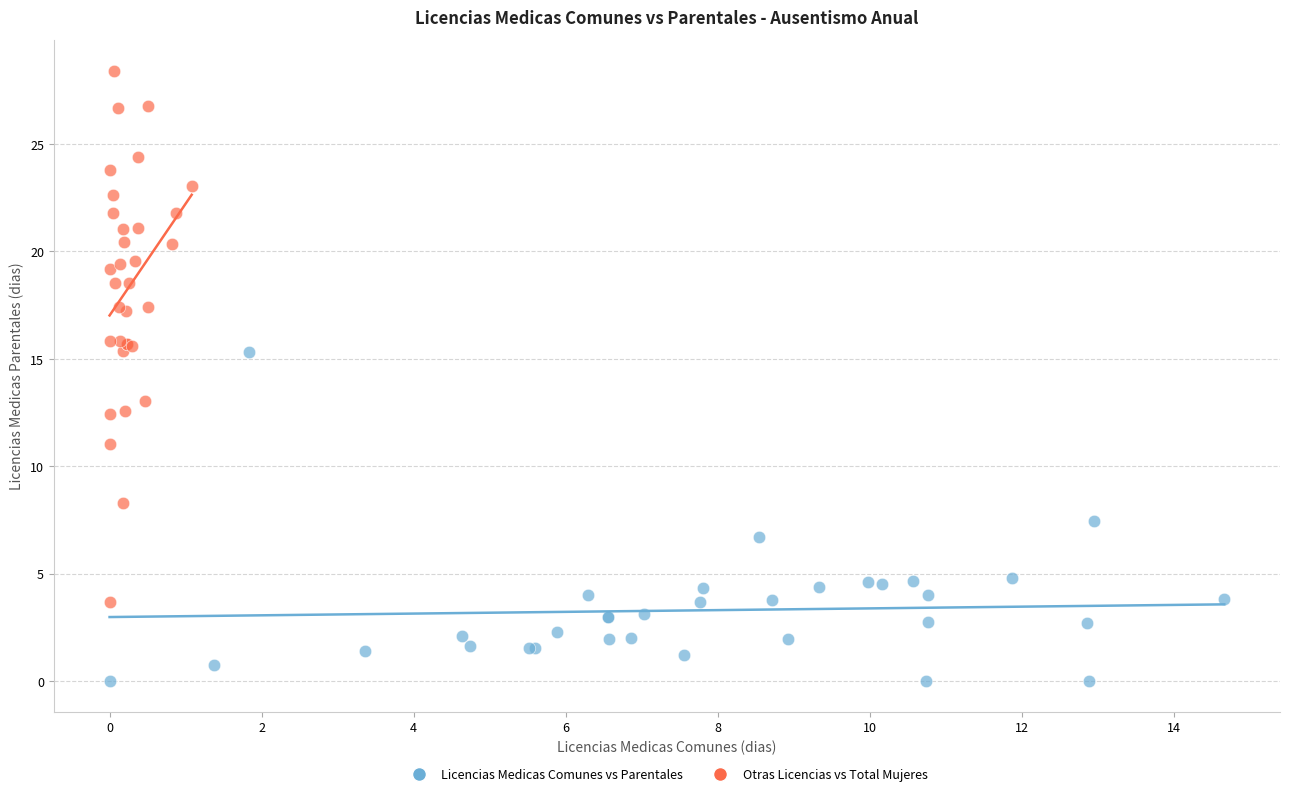

Which series contains the highest Y value?

Otras Licencias vs Total Mujeres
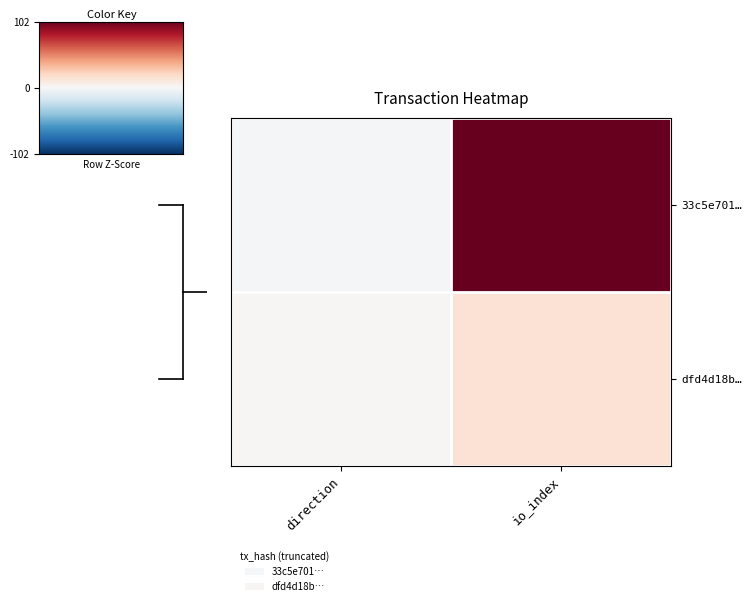

At which category is the sum across all series the highest?

io_index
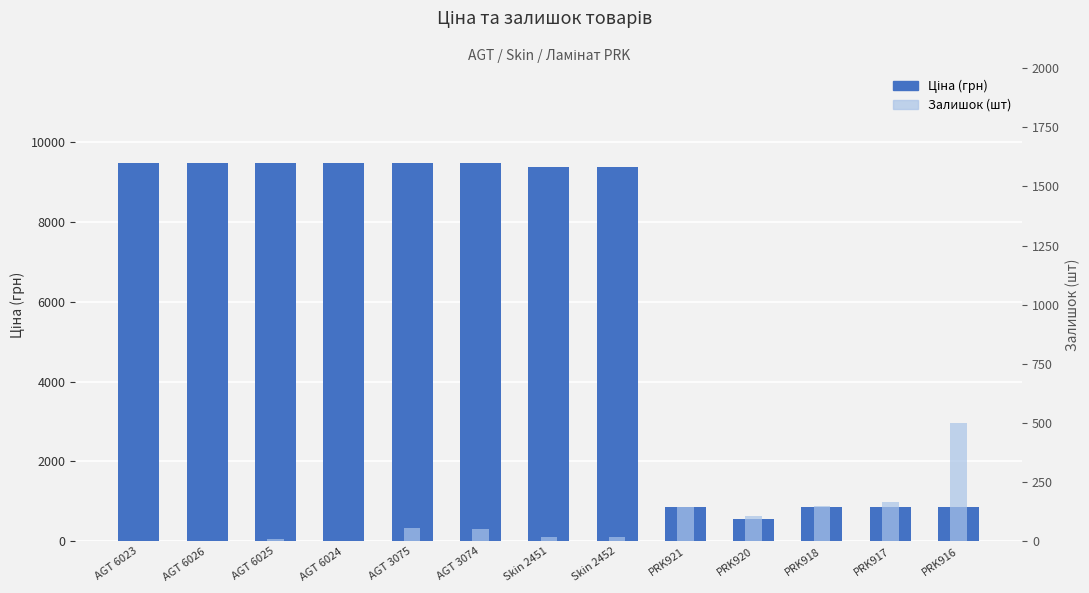

What is the highest value of the Залишок series?

500.0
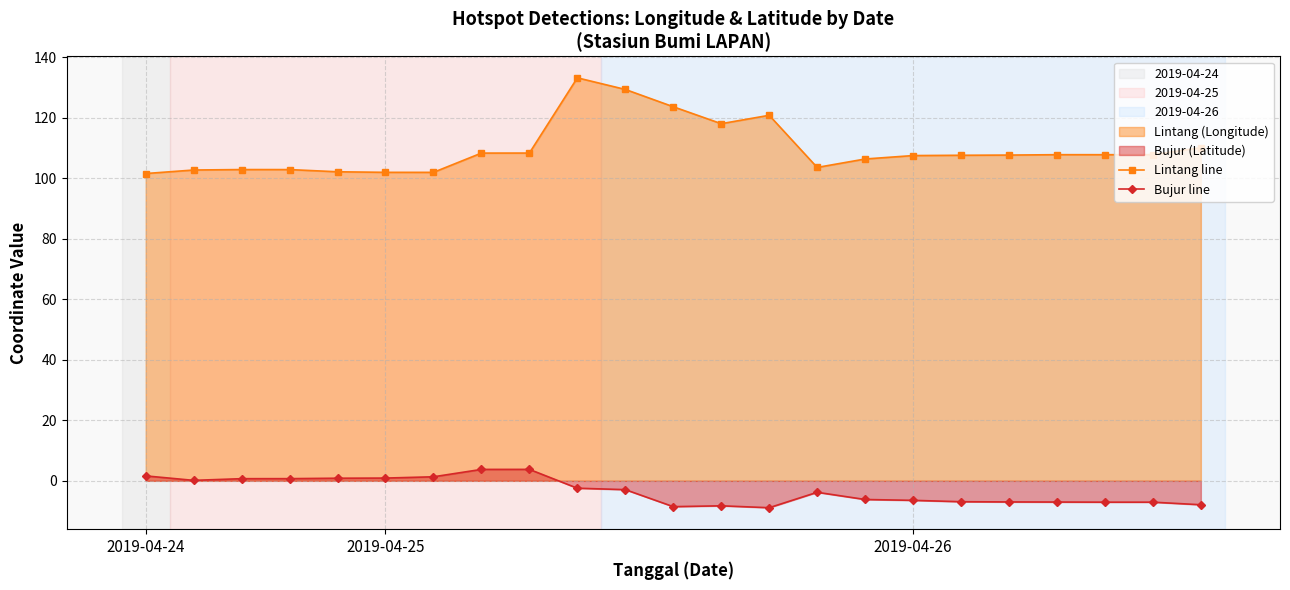

What is the label of the 5th point from the right?

18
┄┄┄┄┄┄┄┄┄┄
▸ WORK REQUIRED:
Rewrite the listing above with every "highest" changed to "largest" and nothing else altered. Omit the pictures.

▸ RESULT FOR THIS EXERCISE:
Which series contains the largest Y value?

Otras Licencias vs Total Mujeres

At which category is the sum across all series the largest?

io_index

What is the largest value of the Залишок series?

500.0

What is the label of the 5th point from the right?

18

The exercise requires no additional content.